* EXERCISE DIRECTIONS:
Reproduce all of the rows below word for word, but omit the pictures.

* PROVIDED DATA:
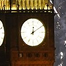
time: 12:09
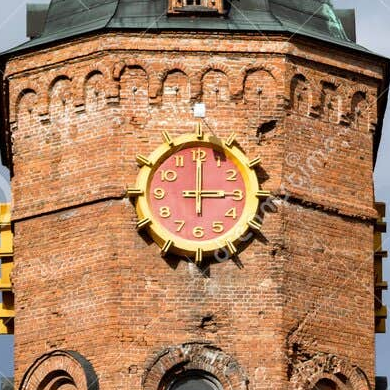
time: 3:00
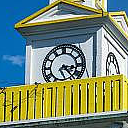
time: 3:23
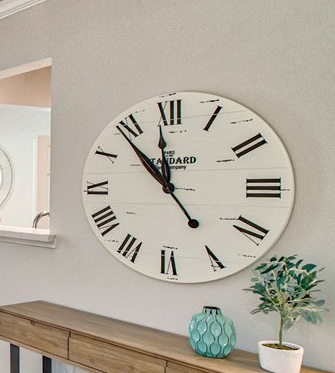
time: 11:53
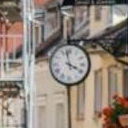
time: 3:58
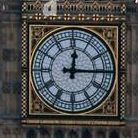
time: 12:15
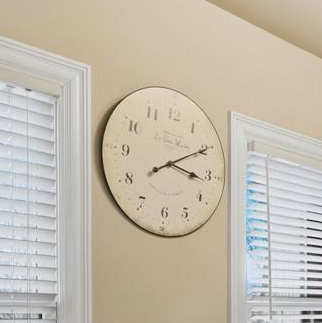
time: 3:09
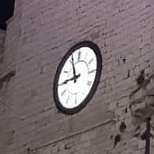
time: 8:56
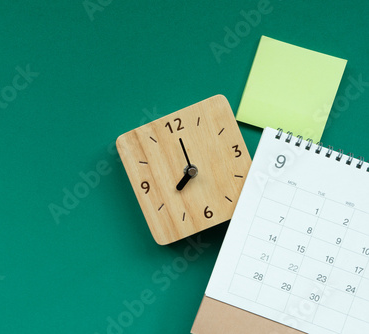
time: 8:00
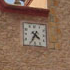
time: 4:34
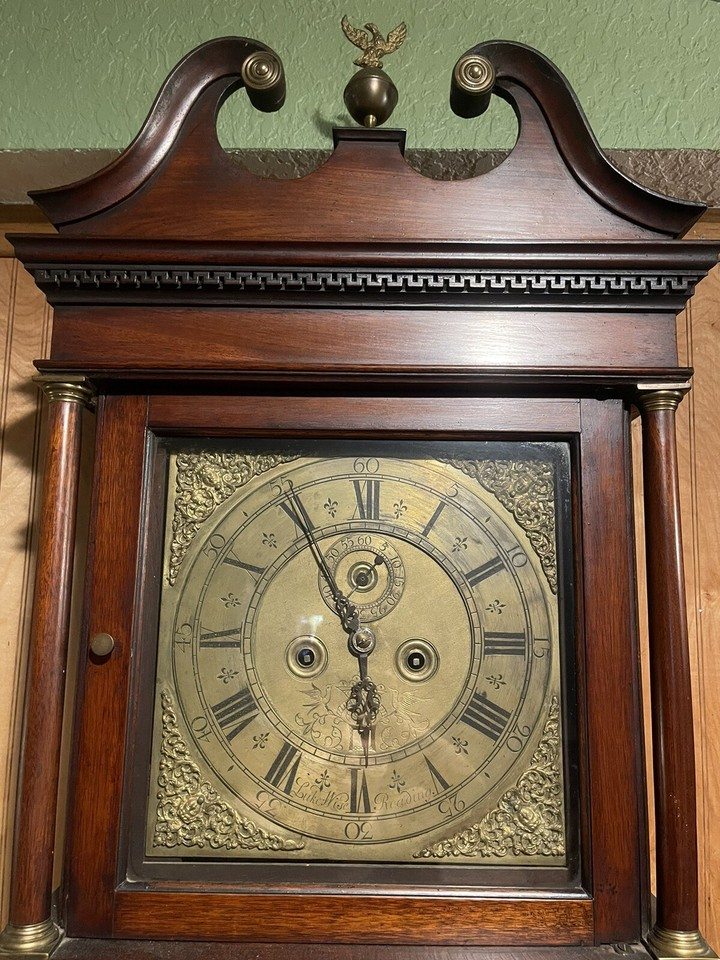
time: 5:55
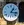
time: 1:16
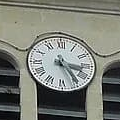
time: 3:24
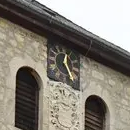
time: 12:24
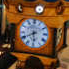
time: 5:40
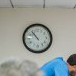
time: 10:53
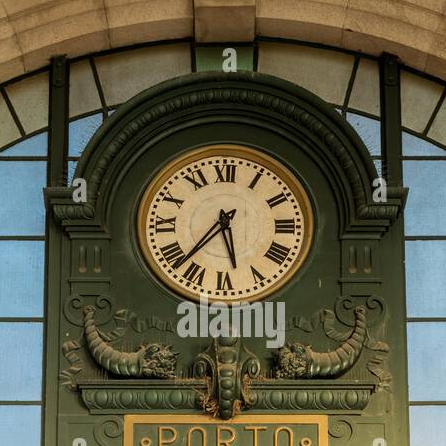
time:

* CORRECT OUTPUT:
time: 12:09
time: 3:00
time: 3:23
time: 11:53
time: 3:58
time: 12:15
time: 3:09
time: 8:56
time: 8:00
time: 4:34
time: 5:55
time: 1:16
time: 3:24
time: 12:24
time: 5:40
time: 10:53
time:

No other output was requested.